Et c’est seulement, lorsqu’il aura désertifié son univers d’enfant qu’il sera prêt à affronter la réalité et qu’il fera son entrée dans le prochain épisode de sa vie de grand adolescent.
Joao Salaviza s’en tient tout au long de son récit au seul personnage de David. Et si, apparaissent de façon épisodique celui de Paulinha, la petite amie, celui de Monica, la mère et celui de Rafael, l’ami de toujours, ils ne sont là que pour mettre l’accent sur la solitude de David, que pour faire place nette autour de lui et préparer le terrain neutre qui sera son terrain d’envol.
La mise en scène sobre et rigoureuse, réduit jusqu’aux limites du possible les événements qui devraient être saillants.
On ne verra jamais le grand père agonisant sur son lit d’hôpital. Le vol du scooter gardera tout son mystère et l’interlocuteur, représentant de l’administration du collège, interroge l’adolescent hors champ sur les raisons de son comportement et son refus de l’école.
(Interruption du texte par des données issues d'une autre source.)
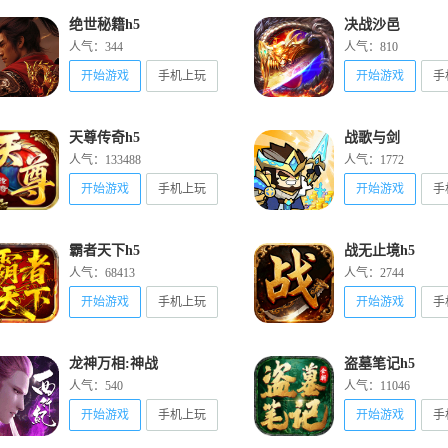
绝世秘籍h5
决战沙邑
人气：344
人气：810
开始游戏
手机上玩
开始游戏
手
天尊传奇h5
战歌与剑
人气：133488
人气：1772
开始游戏
手机上玩
开始游戏
手
霸者天下h5
战无止境h5
人气：68413
人气：2744
开始游戏
手机上玩
开始游戏
手
龙神万相:神战
盗墓笔记h5
人气：540
人气：11046
开始游戏
手机上玩
开始游戏
手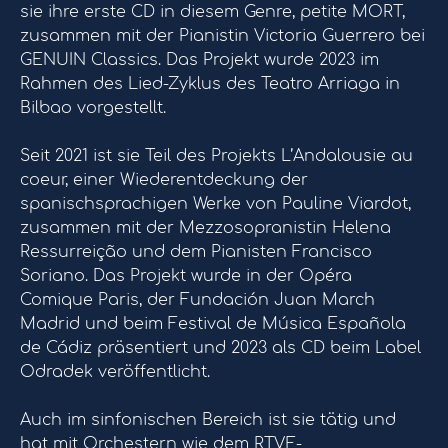
sie ihre erste CD in diesem Genre, petite MORT,
zusammen mit der Pianistin Victoria Guerrero bei
GENUIN Classics. Das Projekt wurde 2023 im
Rahmen des Lied-Zyklus des Teatro Arriaga in
Bilbao vorgestellt.
Seit 2021 ist sie Teil des Projekts L’Andalousie au
coeur, einer Wiederentdeckung der
spanischsprachigen Werke von Pauline Viardot,
zusammen mit der Mezzosopranistin Helena
Ressurreição und dem Pianisten Francisco
Soriano. Das Projekt wurde in der Opéra
Comique Paris, der Fundación Juan March
Madrid und beim Festival de Música Española
de Cádiz präsentiert und 2023 als CD beim Label
Odradek veröffentlicht.
Auch im sinfonischen Bereich ist sie tätig und
hat mit Orchestern wie dem RTVE-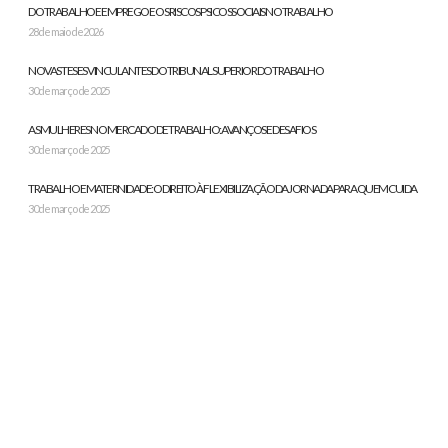
DO TRABALHO E EMPREGO E OS RISCOS PSICOSSOCIAIS NO TRABALHO
28 de maio de 2026
NOVAS TESES VINCULANTES DO TRIBUNAL SUPERIOR DO TRABALHO
30 de março de 2025
AS MULHERES NO MERCADO DE TRABALHO: AVANÇOS E DESAFIOS
30 de março de 2025
TRABALHO E MATERNIDADE: O DIREITO À FLEXIBILIZAÇÃO DA JORNADA PARA QUEM CUIDA
30 de março de 2025
A PARTICIPAÇÃO DE TRABALHADORES NA GESTÃO DAS EMPRESAS
30 de março de 2025
GPMAT - GRUPO DE PESQUISA SOBRE MEIO AMBIENTE DO TRABALHO - UFMT | COPYRIGHT © 2024
SHARE THIS SELECTION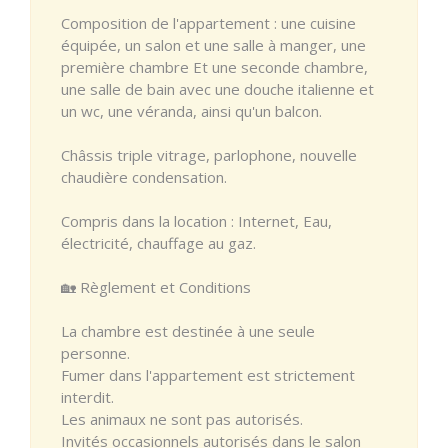
Composition de l'appartement : une cuisine
équipée, un salon et une salle à manger, une
première chambre Et une seconde chambre,
une salle de bain avec une douche italienne et
un wc, une véranda, ainsi qu'un balcon.
Châssis triple vitrage, parlophone, nouvelle
chaudière condensation.
Compris dans la location : Internet, Eau,
électricité, chauffage au gaz.
🏡 Règlement et Conditions
La chambre est destinée à une seule
personne.
Fumer dans l'appartement est strictement
interdit.
Les animaux ne sont pas autorisés.
Invités occasionnels autorisés dans le salon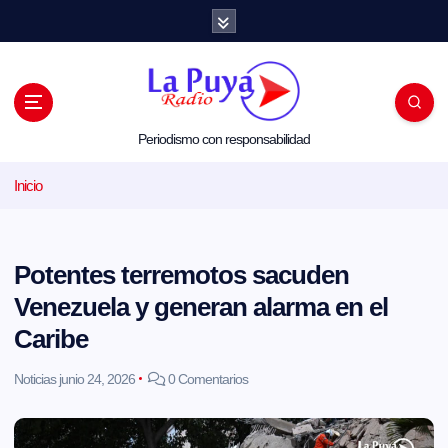
S
a
l
t
a
r
a
l
Periodismo con responsabilidad
c
o
Inicio
n
t
e
n
i
Potentes terremotos sacuden
d
o
Venezuela y generan alarma en el
Caribe
Noticias
junio 24, 2026
0 Comentarios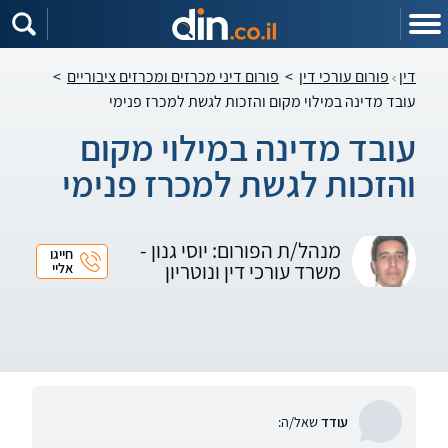
דין
פורום עורכי דין
>
פורום דיני מכרזים ומכרזים ציבוריים
>
עובד מדינה במילוי מקום והזכות לגשת למכרז פנימי
עובד מדינה במילוי מקום
והזכות לגשת למכרז פנימי
מנהל/ת הפורום: יוסי גנון -
חייגו
משרד עורכי דין ונוטריון
אליי
עודד
שאל/ה: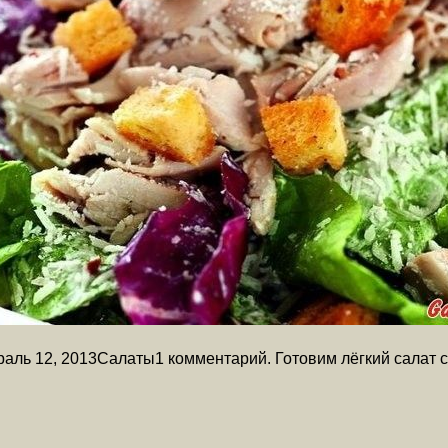
враль 12, 2013Салаты1 комментарий. Готовим лёгкий салат 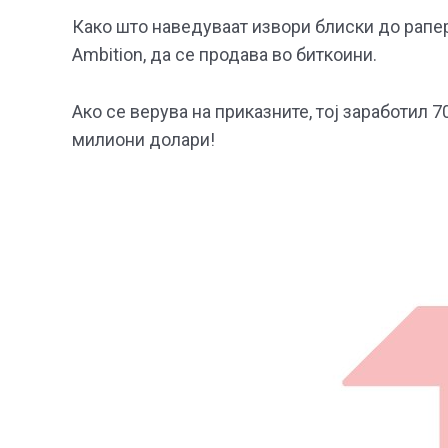
Како што наведуваат извори блиски до раперо
Ambition, да се продава во биткоини.
Ако се верува на приказните, тој заработил 
милиони долари!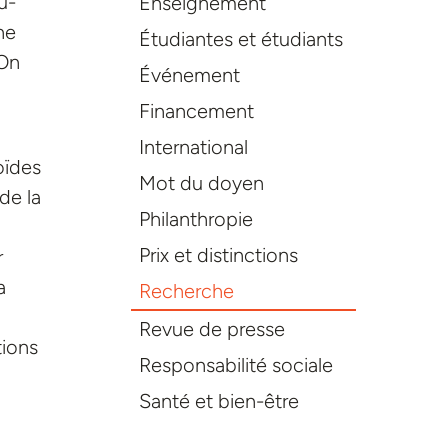
u-
Enseignement
ne
Étudiantes et étudiants
 On
Événement
Financement
International
oïdes
Mot du doyen
de la
Philanthropie
Prix et distinctions
r
a
Recherche
Revue de presse
tions
Responsabilité sociale
Santé et bien-être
On ne verra rien des rues de la ville de Lisbonne et la capitale sera réduite aux endroits que fréquentent les adolescents en rupture de famille ou livrés à eux-mêmes.
Chez Joao Salaviza même les moments du récit chargés de symbole passent presqu’inaperçus. Dans les dernières séquences, après une nuit passée avec sa copine, une dispute violente avec son ami, la destruction du scooter, David de retour chez lui aura changé.
C’est lui, alors qu’il vient de rallumer un mégot, qui va décrocher le téléphone et recevoir le coup de fil de l’hôpital. Il sera capable de laisser un temps de répit à sa mère avant de lui annoncer la mauvaise nouvelle.
Un récit d’une grande sobriété où l’émotion n’est jamais bien loin.